- [Document section]
*** Block opens ***

Somewhere in my core - down in the depths of my soul there's an urge that won't be suppressed. Its an ember that burns and won't go out, which sometimes bursts into flame. In spite of everything (and everything is a lot) the desire still burns.

I remember on our team bus one time, in the middle of open countryside feeling 'sick as a dog' as the expression goes. We were on our way to a church we did not know, in country where we did not speak the language. Something we had eaten was strongly urging me to stop. My stomach churned in agreement. Looking at the open land rolling by I was reminded of the England of my childhood. In those days you would see donkeys, and men 'driving' around on a flat bed cart, pulled by a horse which looked like it would rather be somewhere else. The same then, when I was a child, as Bulgaria on that day not too long ago. At our weakest point the devil often tries to drag us all the way down. Why does it have to be so hard? Why am I homesick not just for a place but also for a time, reflected here in this foreign country. I have nothing.

*** Block closes ***

- [Supplied records]
*** Block opens ***

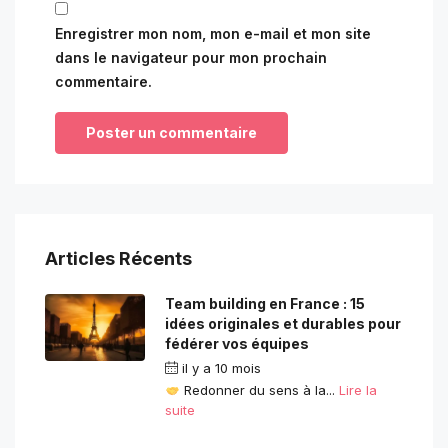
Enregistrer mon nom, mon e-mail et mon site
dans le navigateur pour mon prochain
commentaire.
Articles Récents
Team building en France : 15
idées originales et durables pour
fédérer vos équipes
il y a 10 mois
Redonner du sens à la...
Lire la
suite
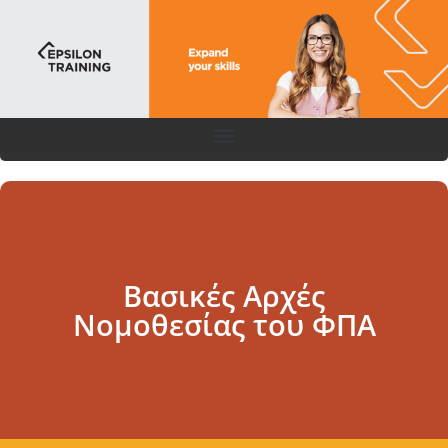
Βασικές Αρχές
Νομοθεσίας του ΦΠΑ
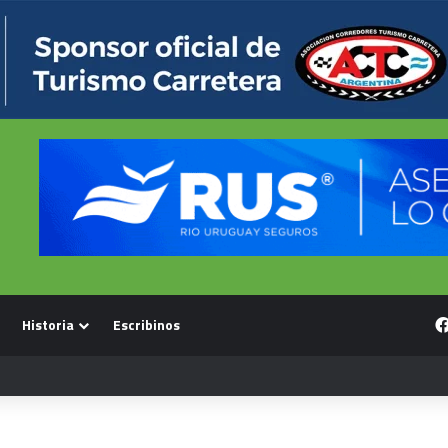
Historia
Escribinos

*** Block closes ***

Continue the personal reflection on the bus journey through Bulgaria, beginning after its final sentence. The listing bears no relation to the text.

- [Response below]
On our arrival at the church we assembled for prayer. As service time approached the people arrived and we began to connect in worship with these friends we didn't know. What a glorious time. All I could do was tell the truth: "I'm pretty empty and knocked down right now. How is it that sometimes the God life is so hard....?"


The bare soul and open honesty connected and instantly bonded. We are friends still. Sometimes you have to keep going when you don't feel like it. It wasn't a very long 'preach' but it hit home, and in the fellowship of the saints we were encouraged. The kingdom advanced that night, I believe. On it goes today, because of us - you and me and others - and sometimes in spite of us. It feels good to be a part.